Pretoria is putting a positive spin on the visit, talking up the pair’s “good bilateral political, economic and social relations” and potential new business opportunities.
But neither presidency made mention of tensions between the two countries, including most recently the massive fine imposed by Nigeria on South African telecoms giant MTN.
MTN’s Nigeria operation was handed a $3.9 billion penalty in October last year for failing to disconnect 5.1 million unregistered SIM cards.
The company, which is trying to negotiate a settlement, has so far paid out $250 million but its headline earnings for last year have taken a hit as a result.
Other South African firms in Nigeria have reportedly complained of being targeted. There have also been official criticisms of Nigeria’s response to a deadly building collapse in Lagos in 2014.
Eighty-one of the 116 victims were South African nationals. Pretoria said their bodies were not repatriated quickly enough.
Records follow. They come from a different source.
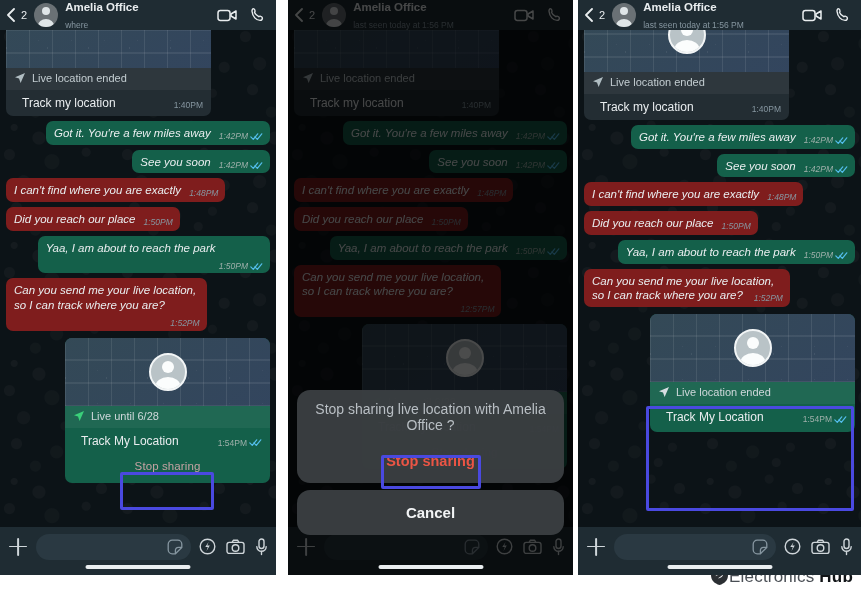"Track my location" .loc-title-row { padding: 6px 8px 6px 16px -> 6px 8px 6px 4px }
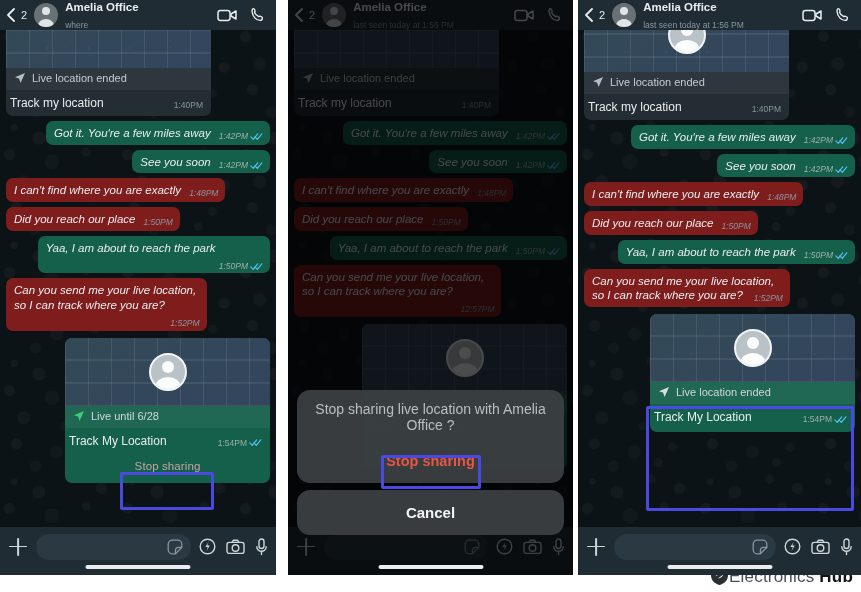"Got it. You're a few" .bubble { font-style: italic -> none }
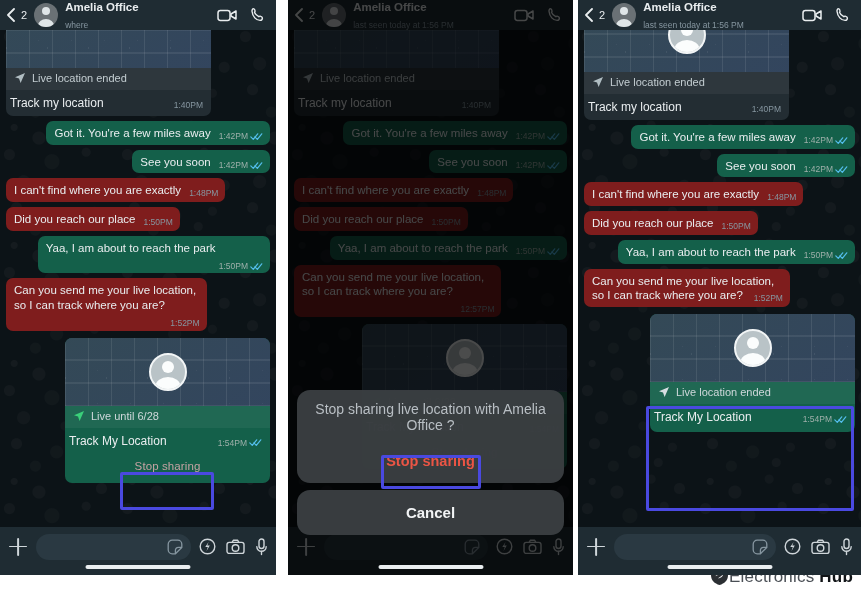"Stop sharing live location with" .sheet-msg { font-size: 14px -> 11px }
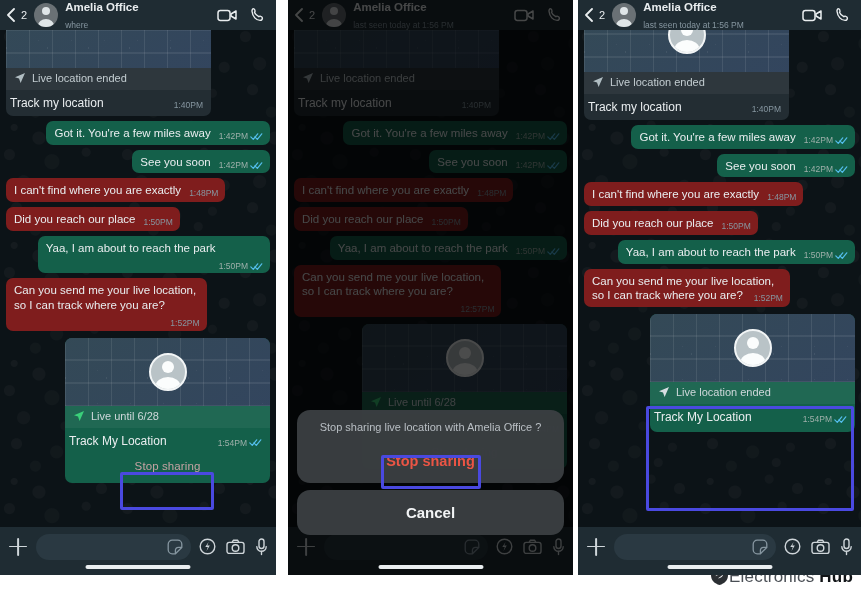"Cancel" .sheet-cancel { margin-top: none -> 12px }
On the Nigerian side there have been complaints about South African visa restrictions while in April last year the pair got into a spat about the recall of Nigeria’s two top diplomats.
The return of the high commissioner to Pretoria and consul-general in Johannesburg came in the wake of anti-immigrant attacks about which Nigeria said it was “deeply concerned”.
Zuma will be accompanied to Nigeria by his ministers of trade and industry, international relations, defence, home affairs, and mineral resources, as well as captains of industry.
Observers have taken the presence of a strong ministerial delegation as a sign of a desire to resolve mutual complaints and possible deals to help Nigeria diversify its economy away from oil.
Nigeria under President Muhammadu Buhari’s predecessor Goodluck Jonathan became Africa’s leading economy after a re-basing exercise of GDP.
But the global fall in oil prices has slashed government revenues, severely weakening the naira currency and driving up the cost of living.